Task statement
Match the word "yarn". Return each line of the data below where it appears.

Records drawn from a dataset
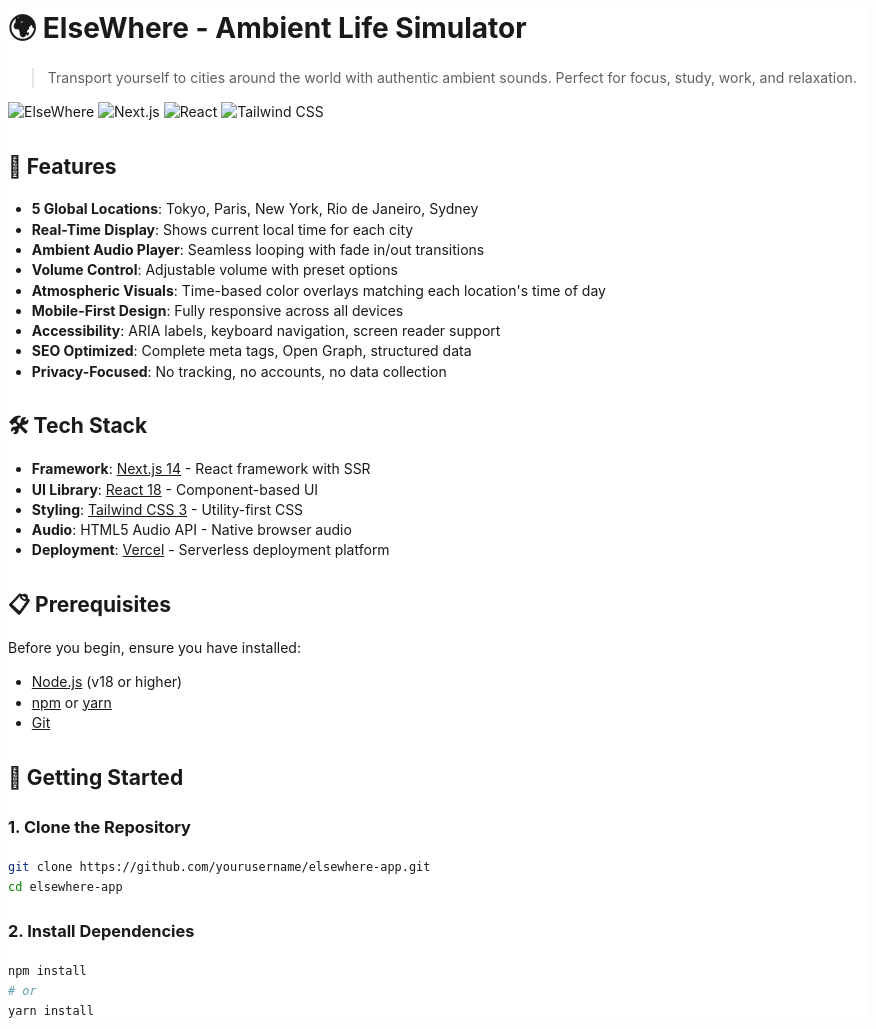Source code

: # 🌍 ElseWhere - Ambient Life Simulator

> Transport yourself to cities around the world with authentic ambient sounds. Perfect for focus, study, work, and relaxation.

![ElseWhere](https://img.shields.io/badge/status-MVP-brightgreen) ![Next.js](https://img.shields.io/badge/Next.js-14-black) ![React](https://img.shields.io/badge/React-18-blue) ![Tailwind CSS](https://img.shields.io/badge/Tailwind-3-38bdf8)

## 🚀 Features

- **5 Global Locations**: Tokyo, Paris, New York, Rio de Janeiro, Sydney
- **Real-Time Display**: Shows current local time for each city
- **Ambient Audio Player**: Seamless looping with fade in/out transitions
- **Volume Control**: Adjustable volume with preset options
- **Atmospheric Visuals**: Time-based color overlays matching each location's time of day
- **Mobile-First Design**: Fully responsive across all devices
- **Accessibility**: ARIA labels, keyboard navigation, screen reader support
- **SEO Optimized**: Complete meta tags, Open Graph, structured data
- **Privacy-Focused**: No tracking, no accounts, no data collection

## 🛠️ Tech Stack

- **Framework**: [Next.js 14](https://nextjs.org/) - React framework with SSR
- **UI Library**: [React 18](https://react.dev/) - Component-based UI
- **Styling**: [Tailwind CSS 3](https://tailwindcss.com/) - Utility-first CSS
- **Audio**: HTML5 Audio API - Native browser audio
- **Deployment**: [Vercel](https://vercel.com/) - Serverless deployment platform

## 📋 Prerequisites

Before you begin, ensure you have installed:
- [Node.js](https://nodejs.org/) (v18 or higher)
- [npm](https://www.npmjs.com/) or [yarn](https://yarnpkg.com/)
- [Git](https://git-scm.com/)

## 🏁 Getting Started

### 1. Clone the Repository

```bash
git clone https://github.com/yourusername/elsewhere-app.git
cd elsewhere-app
```

### 2. Install Dependencies

```bash
npm install
# or
yarn install
```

Response area
- [npm](https://www.npmjs.com/) or [yarn](https://yarnpkg.com/)
yarn install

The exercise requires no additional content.